● WHAT THE TASK ASKS
Wherever the string "bounding" appears in the entries below, return the line that holds it.

Start of EXERCISE INPUT

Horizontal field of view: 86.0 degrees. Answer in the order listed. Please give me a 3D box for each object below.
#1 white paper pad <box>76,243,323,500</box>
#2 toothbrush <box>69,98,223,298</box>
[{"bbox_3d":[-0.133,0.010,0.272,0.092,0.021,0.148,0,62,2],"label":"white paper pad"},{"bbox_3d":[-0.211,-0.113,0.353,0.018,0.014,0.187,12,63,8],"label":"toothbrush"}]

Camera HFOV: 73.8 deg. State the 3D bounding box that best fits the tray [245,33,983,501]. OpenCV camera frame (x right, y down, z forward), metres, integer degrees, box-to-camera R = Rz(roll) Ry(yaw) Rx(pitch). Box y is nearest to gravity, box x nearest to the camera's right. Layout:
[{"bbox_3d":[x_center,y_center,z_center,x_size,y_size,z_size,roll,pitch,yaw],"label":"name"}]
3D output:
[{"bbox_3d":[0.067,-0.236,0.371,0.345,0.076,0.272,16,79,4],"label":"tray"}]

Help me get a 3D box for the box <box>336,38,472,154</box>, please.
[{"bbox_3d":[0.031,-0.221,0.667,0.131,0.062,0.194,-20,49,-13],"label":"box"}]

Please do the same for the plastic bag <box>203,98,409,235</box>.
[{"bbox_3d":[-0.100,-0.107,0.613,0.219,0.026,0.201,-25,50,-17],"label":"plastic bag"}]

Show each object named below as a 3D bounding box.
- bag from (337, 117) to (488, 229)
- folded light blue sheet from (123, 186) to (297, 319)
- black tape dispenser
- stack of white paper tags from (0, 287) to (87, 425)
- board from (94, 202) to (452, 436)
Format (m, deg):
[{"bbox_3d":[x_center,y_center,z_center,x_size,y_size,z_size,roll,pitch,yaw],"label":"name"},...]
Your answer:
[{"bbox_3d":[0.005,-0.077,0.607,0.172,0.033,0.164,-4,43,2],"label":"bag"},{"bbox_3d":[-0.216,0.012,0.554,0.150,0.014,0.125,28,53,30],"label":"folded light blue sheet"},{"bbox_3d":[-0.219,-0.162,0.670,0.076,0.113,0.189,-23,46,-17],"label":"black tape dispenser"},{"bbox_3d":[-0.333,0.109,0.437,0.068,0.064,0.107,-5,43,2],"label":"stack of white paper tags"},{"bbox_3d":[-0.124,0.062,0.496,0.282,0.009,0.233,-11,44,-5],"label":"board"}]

End of EXERCISE INPUT

● RESPONSE AREA
Camera HFOV: 73.8 deg. State the 3D bounding box that best fits the tray [245,33,983,501]. OpenCV camera frame (x right, y down, z forward), metres, integer degrees, box-to-camera R = Rz(roll) Ry(yaw) Rx(pitch). Box y is nearest to gravity, box x nearest to the camera's right. Layout:
Show each object named below as a 3D bounding box.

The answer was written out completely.